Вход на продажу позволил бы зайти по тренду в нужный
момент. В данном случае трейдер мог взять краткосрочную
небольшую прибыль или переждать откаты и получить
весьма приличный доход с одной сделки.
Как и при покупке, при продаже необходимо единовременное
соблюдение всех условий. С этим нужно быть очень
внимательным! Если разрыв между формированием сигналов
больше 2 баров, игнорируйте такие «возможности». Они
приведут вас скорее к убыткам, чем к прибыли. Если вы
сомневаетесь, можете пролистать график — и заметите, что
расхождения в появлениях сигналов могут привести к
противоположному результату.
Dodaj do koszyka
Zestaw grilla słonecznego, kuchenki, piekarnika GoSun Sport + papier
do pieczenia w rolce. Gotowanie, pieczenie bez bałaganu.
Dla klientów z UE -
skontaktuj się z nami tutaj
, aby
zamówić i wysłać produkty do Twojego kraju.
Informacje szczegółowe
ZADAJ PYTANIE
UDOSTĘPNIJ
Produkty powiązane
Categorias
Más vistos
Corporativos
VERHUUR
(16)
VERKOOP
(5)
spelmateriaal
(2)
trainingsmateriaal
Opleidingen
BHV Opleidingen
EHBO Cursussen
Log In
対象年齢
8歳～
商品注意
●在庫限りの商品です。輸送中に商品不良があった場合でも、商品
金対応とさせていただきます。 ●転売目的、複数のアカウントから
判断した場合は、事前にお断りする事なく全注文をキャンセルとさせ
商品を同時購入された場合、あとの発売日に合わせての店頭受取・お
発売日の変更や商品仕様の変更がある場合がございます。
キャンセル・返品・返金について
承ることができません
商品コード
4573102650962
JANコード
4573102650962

...

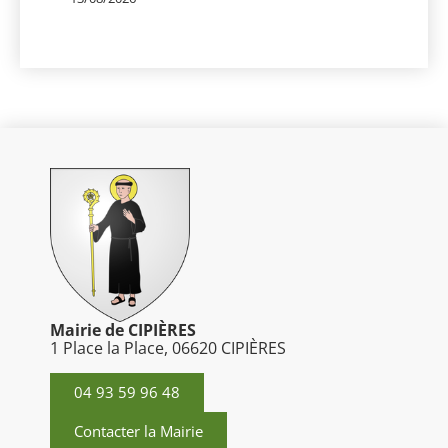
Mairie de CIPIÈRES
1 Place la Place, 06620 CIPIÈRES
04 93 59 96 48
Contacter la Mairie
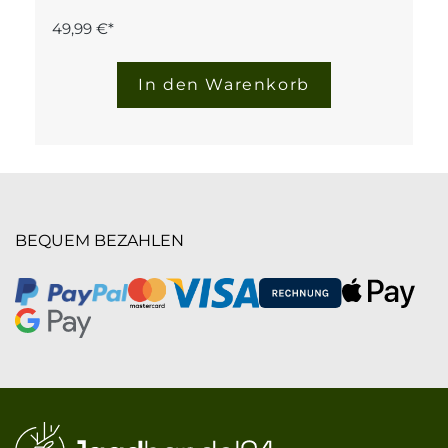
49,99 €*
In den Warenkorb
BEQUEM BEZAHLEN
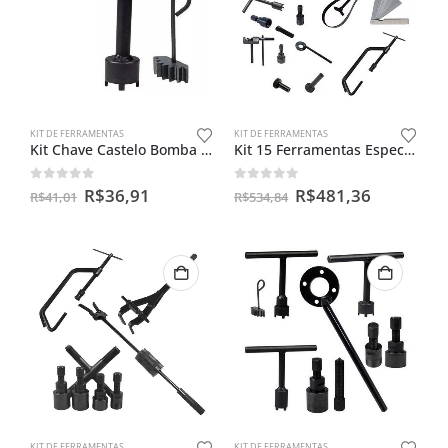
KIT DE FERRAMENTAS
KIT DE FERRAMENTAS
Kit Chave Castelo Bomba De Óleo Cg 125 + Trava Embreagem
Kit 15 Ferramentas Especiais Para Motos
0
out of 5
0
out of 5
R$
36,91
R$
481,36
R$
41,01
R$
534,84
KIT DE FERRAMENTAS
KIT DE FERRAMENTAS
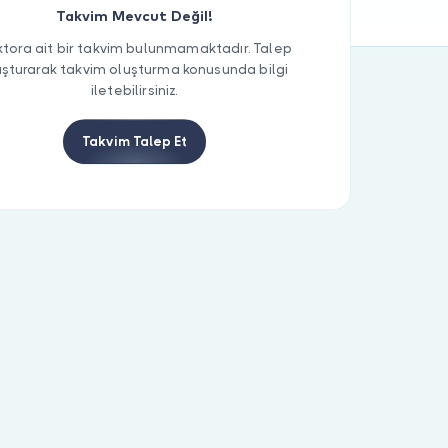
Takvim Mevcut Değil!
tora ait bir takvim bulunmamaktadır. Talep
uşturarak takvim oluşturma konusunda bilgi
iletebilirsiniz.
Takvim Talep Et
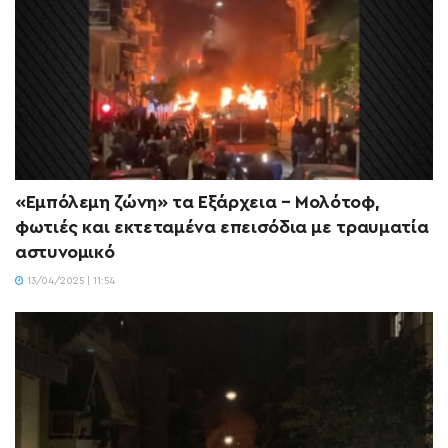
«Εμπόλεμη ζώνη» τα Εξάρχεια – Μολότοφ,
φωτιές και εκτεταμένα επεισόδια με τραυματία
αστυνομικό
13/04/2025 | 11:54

==

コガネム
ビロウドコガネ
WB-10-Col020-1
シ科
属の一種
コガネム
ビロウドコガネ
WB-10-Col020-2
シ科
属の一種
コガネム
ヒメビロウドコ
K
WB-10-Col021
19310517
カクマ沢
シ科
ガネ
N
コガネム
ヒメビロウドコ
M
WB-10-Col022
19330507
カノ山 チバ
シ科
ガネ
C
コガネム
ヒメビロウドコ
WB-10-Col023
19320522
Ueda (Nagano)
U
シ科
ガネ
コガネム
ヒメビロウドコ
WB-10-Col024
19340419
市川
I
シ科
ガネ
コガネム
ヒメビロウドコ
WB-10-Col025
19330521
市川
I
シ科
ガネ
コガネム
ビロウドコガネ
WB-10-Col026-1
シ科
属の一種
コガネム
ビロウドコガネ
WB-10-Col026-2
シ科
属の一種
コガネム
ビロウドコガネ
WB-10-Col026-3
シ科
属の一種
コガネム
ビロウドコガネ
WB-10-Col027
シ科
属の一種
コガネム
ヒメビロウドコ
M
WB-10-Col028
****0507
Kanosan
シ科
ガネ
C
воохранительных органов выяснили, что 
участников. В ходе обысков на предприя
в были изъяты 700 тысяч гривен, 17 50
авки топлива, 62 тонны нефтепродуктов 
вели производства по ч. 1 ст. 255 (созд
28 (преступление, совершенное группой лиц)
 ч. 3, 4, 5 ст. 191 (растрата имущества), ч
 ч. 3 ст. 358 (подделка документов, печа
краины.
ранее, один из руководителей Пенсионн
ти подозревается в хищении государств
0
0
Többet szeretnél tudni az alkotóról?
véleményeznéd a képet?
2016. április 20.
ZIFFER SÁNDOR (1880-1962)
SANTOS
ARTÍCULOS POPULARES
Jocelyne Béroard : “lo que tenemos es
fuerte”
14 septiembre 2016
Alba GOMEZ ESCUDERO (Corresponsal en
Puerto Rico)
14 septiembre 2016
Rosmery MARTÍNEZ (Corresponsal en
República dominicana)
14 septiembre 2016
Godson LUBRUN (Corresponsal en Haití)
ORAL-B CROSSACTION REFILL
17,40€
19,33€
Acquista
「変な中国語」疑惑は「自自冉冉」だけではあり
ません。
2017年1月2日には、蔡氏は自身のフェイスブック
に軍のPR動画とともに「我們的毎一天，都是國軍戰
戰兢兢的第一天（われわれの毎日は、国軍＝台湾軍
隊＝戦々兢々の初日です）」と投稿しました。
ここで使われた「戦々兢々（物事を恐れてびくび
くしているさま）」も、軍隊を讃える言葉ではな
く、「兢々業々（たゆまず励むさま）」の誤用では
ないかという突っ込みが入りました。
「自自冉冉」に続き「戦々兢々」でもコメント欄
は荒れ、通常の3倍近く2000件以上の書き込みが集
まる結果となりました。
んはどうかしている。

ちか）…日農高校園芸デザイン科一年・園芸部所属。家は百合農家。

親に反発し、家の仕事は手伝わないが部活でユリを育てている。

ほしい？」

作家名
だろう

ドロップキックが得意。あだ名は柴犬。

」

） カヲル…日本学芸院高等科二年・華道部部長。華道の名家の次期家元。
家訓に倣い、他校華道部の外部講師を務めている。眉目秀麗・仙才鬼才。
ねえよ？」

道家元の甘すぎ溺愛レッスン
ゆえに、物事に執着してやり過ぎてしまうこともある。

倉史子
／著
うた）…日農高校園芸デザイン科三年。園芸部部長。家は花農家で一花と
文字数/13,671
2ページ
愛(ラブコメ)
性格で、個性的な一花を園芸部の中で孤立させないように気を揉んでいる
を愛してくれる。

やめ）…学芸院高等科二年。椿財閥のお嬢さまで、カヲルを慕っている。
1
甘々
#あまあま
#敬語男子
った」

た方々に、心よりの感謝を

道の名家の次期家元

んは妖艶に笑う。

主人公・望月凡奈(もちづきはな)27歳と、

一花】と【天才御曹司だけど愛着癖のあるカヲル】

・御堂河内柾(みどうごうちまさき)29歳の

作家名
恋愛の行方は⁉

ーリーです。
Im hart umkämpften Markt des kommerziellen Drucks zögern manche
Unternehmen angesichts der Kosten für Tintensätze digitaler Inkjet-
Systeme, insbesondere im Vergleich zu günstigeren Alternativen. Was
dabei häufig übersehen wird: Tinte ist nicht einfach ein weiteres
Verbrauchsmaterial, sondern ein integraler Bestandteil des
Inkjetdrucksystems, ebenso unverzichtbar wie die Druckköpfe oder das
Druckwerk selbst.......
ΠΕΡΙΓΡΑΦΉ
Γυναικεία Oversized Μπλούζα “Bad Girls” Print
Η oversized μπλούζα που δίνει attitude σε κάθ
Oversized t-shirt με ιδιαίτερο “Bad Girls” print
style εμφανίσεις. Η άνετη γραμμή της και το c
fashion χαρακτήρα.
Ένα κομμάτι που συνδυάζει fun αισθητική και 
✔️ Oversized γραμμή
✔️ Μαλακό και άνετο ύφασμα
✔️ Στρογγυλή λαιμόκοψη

> [Exercise aim]
Provide the number of lines holding the word "自自冉冉" within the material, without any other text.

> [Task result]
2